Graf, M., Helbig, H., & Kiefer, M. (2005). Motor Representations in Visual Object Recognition. Poster presented at 8th Tübingen Perception Conference (TWK 2005), Tübingen, Germany.


Zitierlink: http://hdl.handle.net/11858/00-001M-0000-0013-D657-1
Zusammenfassung
It has been proposed recently that object recognition relies on coordinate transformations, i.e. on similar processes as visuomotor control [1]. Thus, the two visual streams involved in object recognition and object-directed action may rely on common computational principles, which provides the possibility for interactions between the two streams. Existing behavioral and neurophysiological findings suggest that viewing manipulable objects automatically potentiates possible actions [e.g., 2,3]. We investigated whether action knowledge has a functional role in visual object recognition. More specifically, we used a priming paradigm to test whether objects are recognized better when viewed after another object which affords congruent as compared to incongruent motor interactions. Two grey-scale pictures of artifactual manipulable objects were presented sequentially (tools, kitchen utensils, musical instruments). Subjects were required to name the objects. The stimuli were briefly presented and masked. The presentation time of the second object was adjusted individually in an adjustment phase so that naming accuracy approached 80. In the congruent condition both objects afforded a similar motor interaction, and dissimilar motor interactions in the incongruent condition. Stimulus pairs in both conditions were matched for baseline naming accuracy, word frequency, word length, as well as visual and semantic similarity. We found that naming accuracy was higher in the congruent than in the incongruent condition (Experiment 1 and 2). This action congruency effect indicates that object naming is facilitated by a previous activation of an appropriate action representation.
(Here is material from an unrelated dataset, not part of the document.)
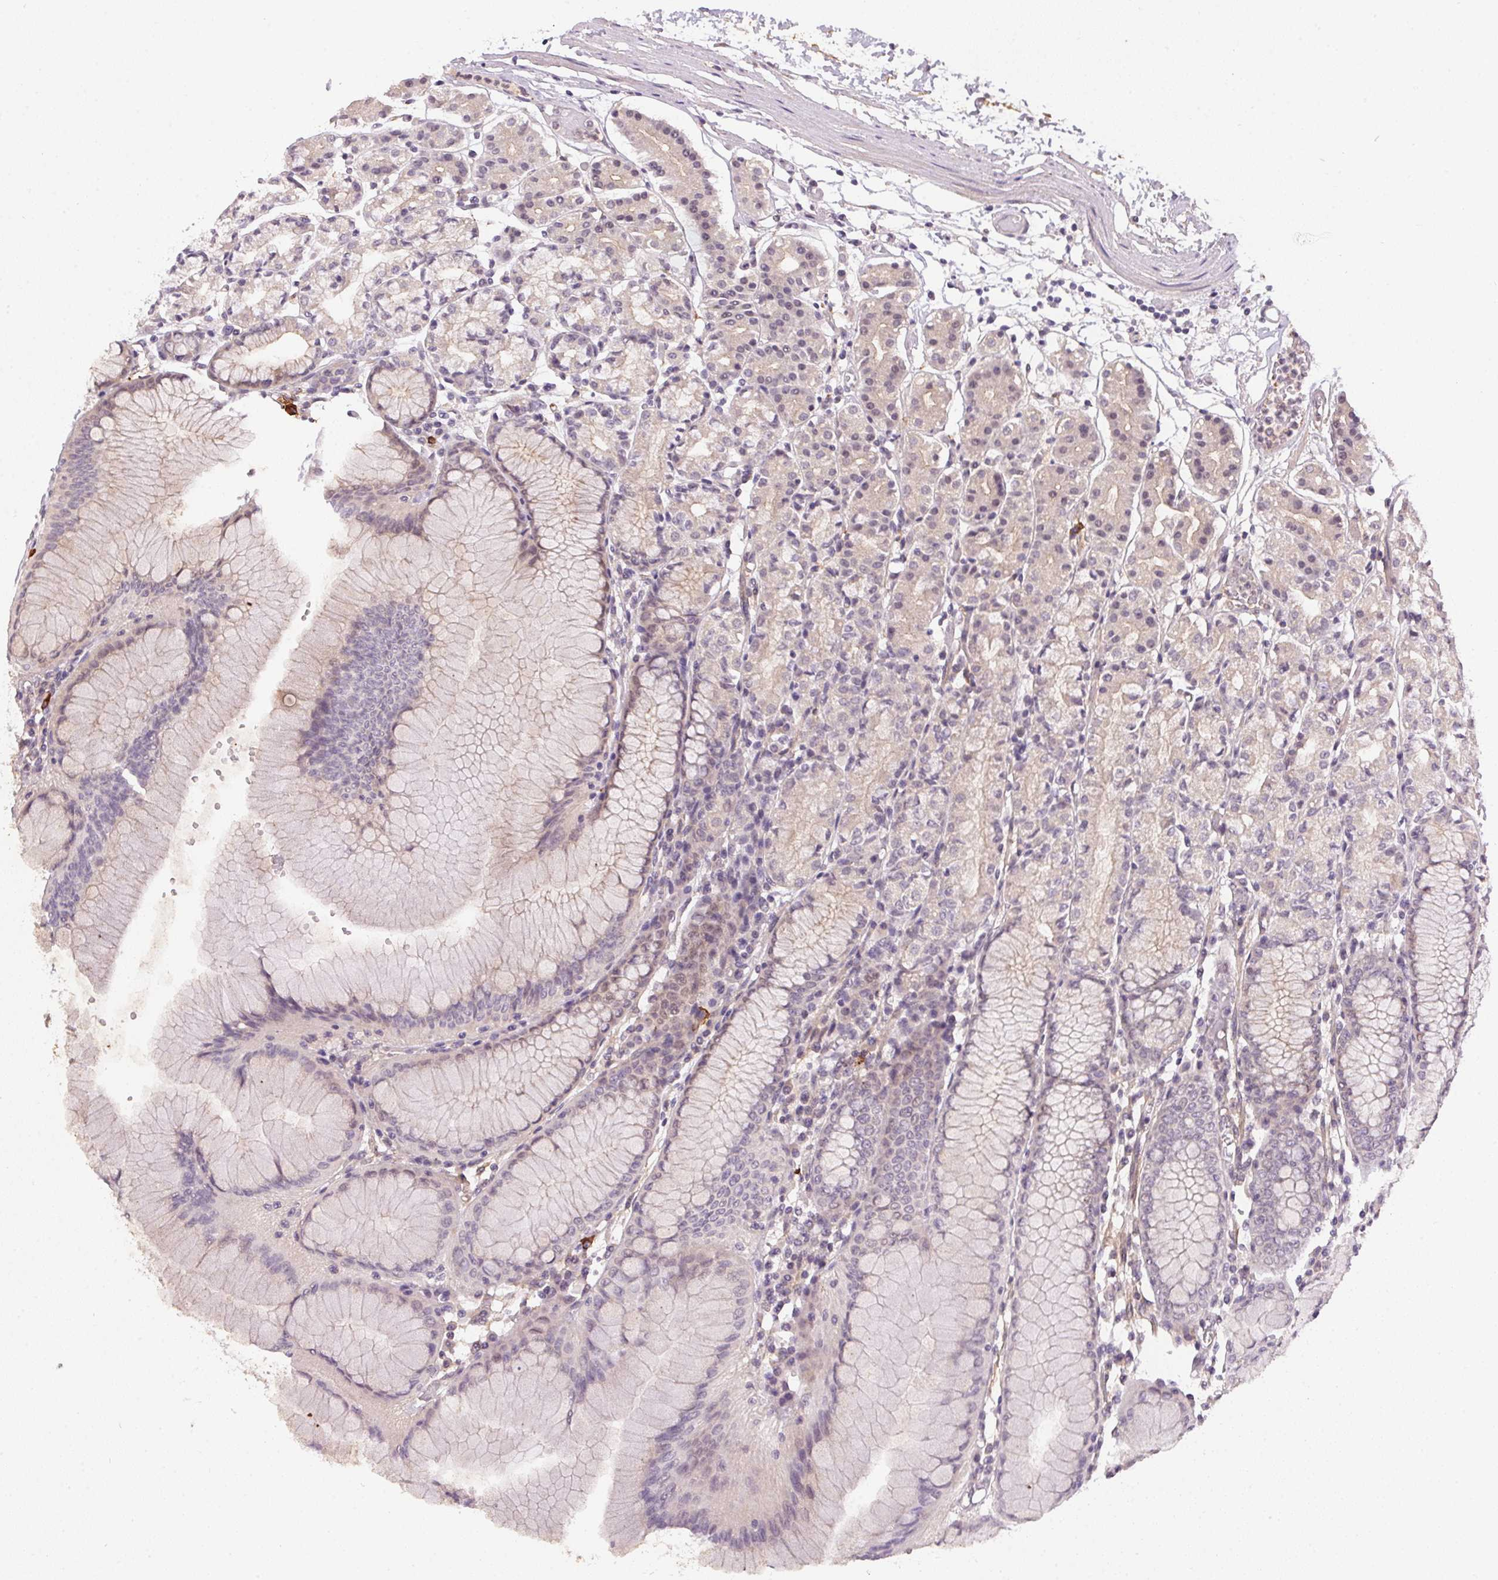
{"staining": {"intensity": "negative", "quantity": "none", "location": "none"}, "tissue": "stomach", "cell_type": "Glandular cells", "image_type": "normal", "snomed": [{"axis": "morphology", "description": "Normal tissue, NOS"}, {"axis": "topography", "description": "Stomach"}], "caption": "A histopathology image of human stomach is negative for staining in glandular cells.", "gene": "CFAP92", "patient": {"sex": "female", "age": 57}}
In two further experiments we investigated the nature of the representations underlying the action congruency effect. The effect was reduced or absent when the prime stimulus was inverted (Experiment 3), and when the prime was presented as a word (Experiment 4). This suggests that the action representations underlying this congruency effect are closer to specific (parameterised) motor representations than to abstract semantic representations. Overall, the findings suggest that the recognition of manipulable objects involves not only visual but also action representations. These are not abstract semantic representations, but are relatively close to motor representations.